[Extracted page text data]

Start of Block

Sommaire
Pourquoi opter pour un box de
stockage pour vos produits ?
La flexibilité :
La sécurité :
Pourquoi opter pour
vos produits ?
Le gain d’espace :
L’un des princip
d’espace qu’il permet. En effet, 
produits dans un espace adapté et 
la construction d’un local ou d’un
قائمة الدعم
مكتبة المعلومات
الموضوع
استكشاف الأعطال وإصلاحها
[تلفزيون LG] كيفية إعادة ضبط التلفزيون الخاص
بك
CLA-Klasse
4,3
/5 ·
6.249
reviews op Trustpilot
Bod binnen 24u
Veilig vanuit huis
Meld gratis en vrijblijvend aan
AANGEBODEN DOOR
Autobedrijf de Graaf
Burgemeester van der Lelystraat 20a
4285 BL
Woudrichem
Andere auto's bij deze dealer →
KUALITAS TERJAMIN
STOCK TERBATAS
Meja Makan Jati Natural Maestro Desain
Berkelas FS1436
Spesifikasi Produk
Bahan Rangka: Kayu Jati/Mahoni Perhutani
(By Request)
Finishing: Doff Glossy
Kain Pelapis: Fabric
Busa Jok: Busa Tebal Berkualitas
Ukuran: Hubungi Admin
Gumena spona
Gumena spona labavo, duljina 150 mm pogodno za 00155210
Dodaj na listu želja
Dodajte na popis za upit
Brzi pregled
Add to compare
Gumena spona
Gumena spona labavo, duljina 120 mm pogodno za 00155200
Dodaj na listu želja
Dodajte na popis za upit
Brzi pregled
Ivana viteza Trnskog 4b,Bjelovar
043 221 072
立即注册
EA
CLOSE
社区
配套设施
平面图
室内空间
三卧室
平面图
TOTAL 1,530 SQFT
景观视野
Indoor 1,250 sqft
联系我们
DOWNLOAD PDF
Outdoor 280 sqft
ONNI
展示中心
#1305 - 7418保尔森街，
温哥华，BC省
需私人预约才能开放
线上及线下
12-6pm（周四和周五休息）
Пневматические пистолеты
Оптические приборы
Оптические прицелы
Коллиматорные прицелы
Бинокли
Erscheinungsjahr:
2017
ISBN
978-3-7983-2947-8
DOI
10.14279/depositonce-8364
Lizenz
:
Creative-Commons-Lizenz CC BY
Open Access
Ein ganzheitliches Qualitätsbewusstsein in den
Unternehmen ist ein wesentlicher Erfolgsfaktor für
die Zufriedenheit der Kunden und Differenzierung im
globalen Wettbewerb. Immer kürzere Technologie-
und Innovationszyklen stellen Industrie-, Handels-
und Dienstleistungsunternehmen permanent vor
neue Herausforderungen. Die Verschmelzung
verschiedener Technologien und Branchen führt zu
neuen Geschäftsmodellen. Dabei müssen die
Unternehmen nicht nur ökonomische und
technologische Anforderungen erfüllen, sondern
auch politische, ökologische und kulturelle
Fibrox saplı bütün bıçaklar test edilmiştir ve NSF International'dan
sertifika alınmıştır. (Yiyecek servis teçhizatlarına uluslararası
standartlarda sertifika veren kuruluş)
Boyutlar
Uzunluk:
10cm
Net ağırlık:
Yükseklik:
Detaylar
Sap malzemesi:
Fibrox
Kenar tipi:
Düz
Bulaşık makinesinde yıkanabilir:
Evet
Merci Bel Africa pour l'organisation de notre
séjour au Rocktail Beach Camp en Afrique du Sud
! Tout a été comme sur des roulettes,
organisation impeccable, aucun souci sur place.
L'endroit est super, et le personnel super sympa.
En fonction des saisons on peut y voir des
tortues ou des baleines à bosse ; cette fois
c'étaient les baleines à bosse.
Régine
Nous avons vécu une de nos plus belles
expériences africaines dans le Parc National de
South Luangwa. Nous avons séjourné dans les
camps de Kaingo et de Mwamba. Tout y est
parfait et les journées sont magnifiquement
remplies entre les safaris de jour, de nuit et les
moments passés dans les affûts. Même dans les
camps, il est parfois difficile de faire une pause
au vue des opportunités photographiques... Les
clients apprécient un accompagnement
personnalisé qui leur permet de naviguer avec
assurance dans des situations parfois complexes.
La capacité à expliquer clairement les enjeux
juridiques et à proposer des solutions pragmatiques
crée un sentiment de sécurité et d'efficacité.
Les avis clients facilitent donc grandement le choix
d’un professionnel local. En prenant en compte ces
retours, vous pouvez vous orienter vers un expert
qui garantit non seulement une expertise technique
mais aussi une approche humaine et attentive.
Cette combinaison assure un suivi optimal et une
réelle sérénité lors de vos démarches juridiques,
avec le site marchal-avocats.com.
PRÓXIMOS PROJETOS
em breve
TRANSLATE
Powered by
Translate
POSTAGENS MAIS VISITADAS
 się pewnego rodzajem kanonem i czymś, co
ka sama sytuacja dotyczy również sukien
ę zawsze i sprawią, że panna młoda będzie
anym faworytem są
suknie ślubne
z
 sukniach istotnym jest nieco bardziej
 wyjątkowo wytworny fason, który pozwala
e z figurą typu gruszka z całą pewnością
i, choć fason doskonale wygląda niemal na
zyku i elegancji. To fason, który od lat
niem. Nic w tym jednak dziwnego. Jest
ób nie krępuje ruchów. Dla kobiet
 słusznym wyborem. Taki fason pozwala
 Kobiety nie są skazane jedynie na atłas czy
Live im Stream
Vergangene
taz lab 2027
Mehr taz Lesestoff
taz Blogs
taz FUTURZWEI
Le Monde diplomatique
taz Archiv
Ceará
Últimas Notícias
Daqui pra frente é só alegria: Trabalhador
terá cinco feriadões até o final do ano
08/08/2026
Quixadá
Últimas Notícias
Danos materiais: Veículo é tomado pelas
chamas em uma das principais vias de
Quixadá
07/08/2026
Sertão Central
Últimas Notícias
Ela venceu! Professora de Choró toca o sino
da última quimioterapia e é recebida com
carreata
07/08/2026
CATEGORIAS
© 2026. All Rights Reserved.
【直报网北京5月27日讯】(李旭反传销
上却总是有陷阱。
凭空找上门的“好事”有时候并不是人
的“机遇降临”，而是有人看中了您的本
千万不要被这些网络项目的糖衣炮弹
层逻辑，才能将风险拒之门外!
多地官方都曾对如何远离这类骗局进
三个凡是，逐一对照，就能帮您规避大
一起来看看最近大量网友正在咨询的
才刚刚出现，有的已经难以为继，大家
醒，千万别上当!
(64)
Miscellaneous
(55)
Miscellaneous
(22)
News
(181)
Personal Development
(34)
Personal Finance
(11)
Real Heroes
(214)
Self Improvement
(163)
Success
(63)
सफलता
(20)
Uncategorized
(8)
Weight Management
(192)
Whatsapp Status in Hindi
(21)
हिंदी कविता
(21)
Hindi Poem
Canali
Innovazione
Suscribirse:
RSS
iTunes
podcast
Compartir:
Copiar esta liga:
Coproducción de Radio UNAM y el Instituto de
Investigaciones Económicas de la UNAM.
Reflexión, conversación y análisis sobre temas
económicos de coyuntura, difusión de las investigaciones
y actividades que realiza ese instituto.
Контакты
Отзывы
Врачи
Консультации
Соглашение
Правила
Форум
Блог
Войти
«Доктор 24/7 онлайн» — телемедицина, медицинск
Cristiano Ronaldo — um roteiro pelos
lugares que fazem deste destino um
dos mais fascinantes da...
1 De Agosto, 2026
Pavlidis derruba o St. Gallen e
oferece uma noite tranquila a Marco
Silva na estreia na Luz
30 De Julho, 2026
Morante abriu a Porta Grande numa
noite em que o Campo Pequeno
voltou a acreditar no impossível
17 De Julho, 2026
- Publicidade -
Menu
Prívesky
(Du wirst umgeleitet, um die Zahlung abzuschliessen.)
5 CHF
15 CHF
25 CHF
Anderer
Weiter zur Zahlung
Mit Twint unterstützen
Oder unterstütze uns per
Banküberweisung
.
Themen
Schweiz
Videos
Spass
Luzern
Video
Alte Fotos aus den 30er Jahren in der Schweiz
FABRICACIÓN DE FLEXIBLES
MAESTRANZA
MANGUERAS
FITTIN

End of Block

:: To-do item ::
An exact copy of the entries from the line containing "Alte Fotos aus den 30er Jahren in der Schweiz" through the last line is the expected answer.

:: Finished exercise ::
Alte Fotos aus den 30er Jahren in der Schweiz
FABRICACIÓN DE FLEXIBLES
MAESTRANZA
MANGUERAS
FITTIN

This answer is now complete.